God was in the wilderness. God was God of the wilderness. So if your movement was of God, that’s where you tended to stay.
But not Jesus.

He spent his fair share in the wilderness, to be sure, but when he began calling his community together, he did it in the village and by the seashore. He taught in the synagogues, exercised authority in the Temple. He duked it out with the religious elite (who lived in the cities) and talked with Roman soldiers and went where the heathens were. The God of the wilderness didn’t wait for these folks to seek him in the holy wild; he brought the holy wild into the towns and countrysides.
And when it came time for Jesus’ movement to be “put down,” there wasn’t a violent confrontation in the desert or in the mountains. They found him in a city garden. And they didn’t have to bring him; he himself went of his own accord.

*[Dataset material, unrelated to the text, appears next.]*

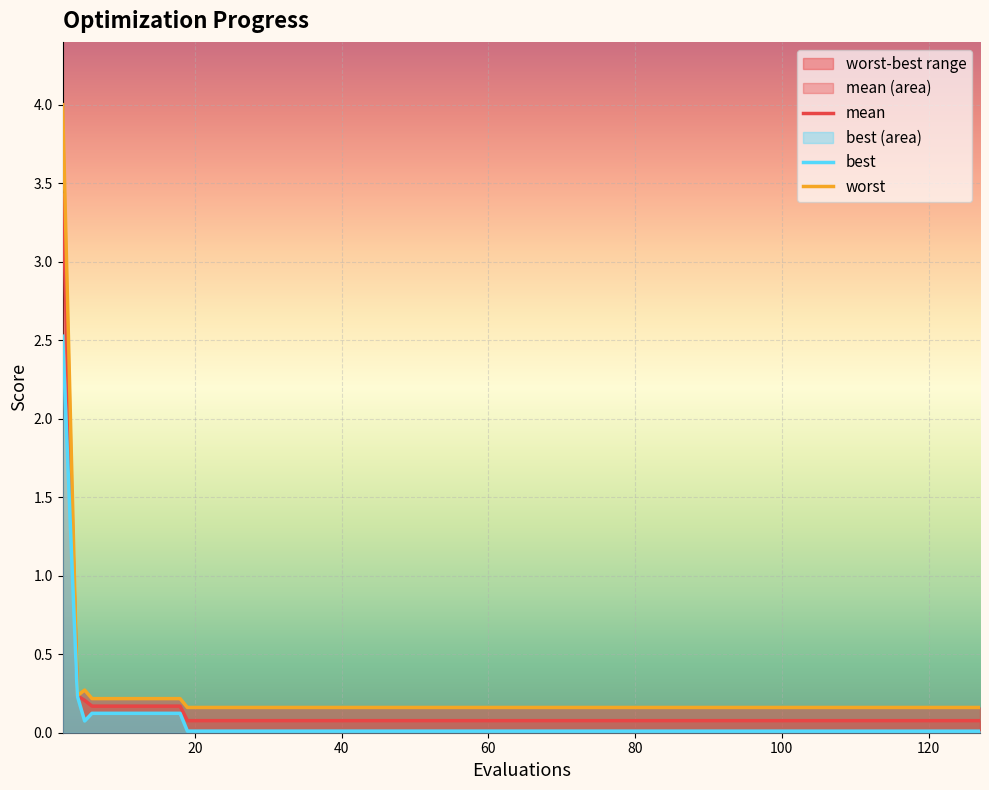

Does the chart display data point markers on the line(s)?

No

There is an underlying chatter these days about how God cannot be truly heard from and experienced except in the wild. Christianity Today a year or so ago ran an article about how suburban living was not conducive to godly living. Balderdash.
As if the white collar husband and father who faithfully puts in his full day of work at the office without complaining, thankful for the blessing of work and provision for his family, who comes home and loves his wife and children and cares for and raises them in the love and instruction of the Lord is any less of a disciple than the same sort of man who lives with his family on a ranch in Montana. As if the little black grandmother in the ghetto who’s been talking with Jesus since before we were born, who loves her wayward children and grandchildren to tears, who has maintained trust in her God through sickness, poverty, betrayal, family sins, and the criminal threat in her neighborhood is any less of a disciple than the old lady in rural West Virginia who hasn’t misssed church in 20 years.

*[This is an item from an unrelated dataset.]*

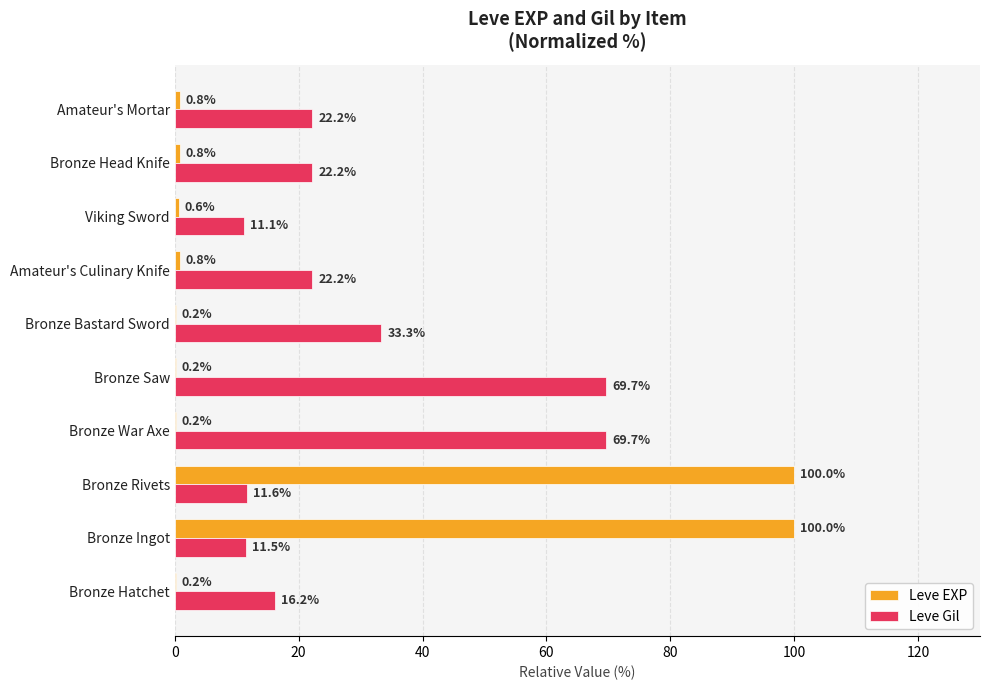

What is the sum of the Leve Gil values at Bronze Rivets and Amateur's Culinary Knife?

33.8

There is an overlooked beauty to the incarnation, and it is that God went where he wasn’t expected (into the flesh of a man). And God incarnate went where he wasn’t expected either — into the living rooms and dining rooms, the backstreets and alleys, into the public square and the marketplace.

Today, where you are — sitting in your air conditioned computer room at home or “locked” in a cubicle at work or surrounded by cold computer terminals in a musty school library — if you are a lover of Jesus, the God of the wilderess is right there with you. You don’t have to climb a mountain or cross the desert or wade a rushing stream to experience God. Sometimes it can help!, but it’s not necessary and you are no more cut off from God in the suburbs than you would be in the Rockies. It may be harder to hear him or to feel his presence, but he is still there and still speaking.

Jesus left the wilderness and entered the city in part so that people like us could follow him. So that people like us could experience and enjoy the God of the wilderness in our homes and workplaces. And so what is stopping us from reflecting the glory and living the call of the saving God of the wandering children of Israel in our nice neighborhoods and sterile offices? Live incarnationally — be Jesus where you are and to the people you encounter. That’s what Jesus did, after all. He was the Exodus God in the crowded land of the cubicle.

If you think God can’t meet you where you are, you don’t know the God of the wilderess. He is wild, and even the wide wild of the wilderness cannot contain him.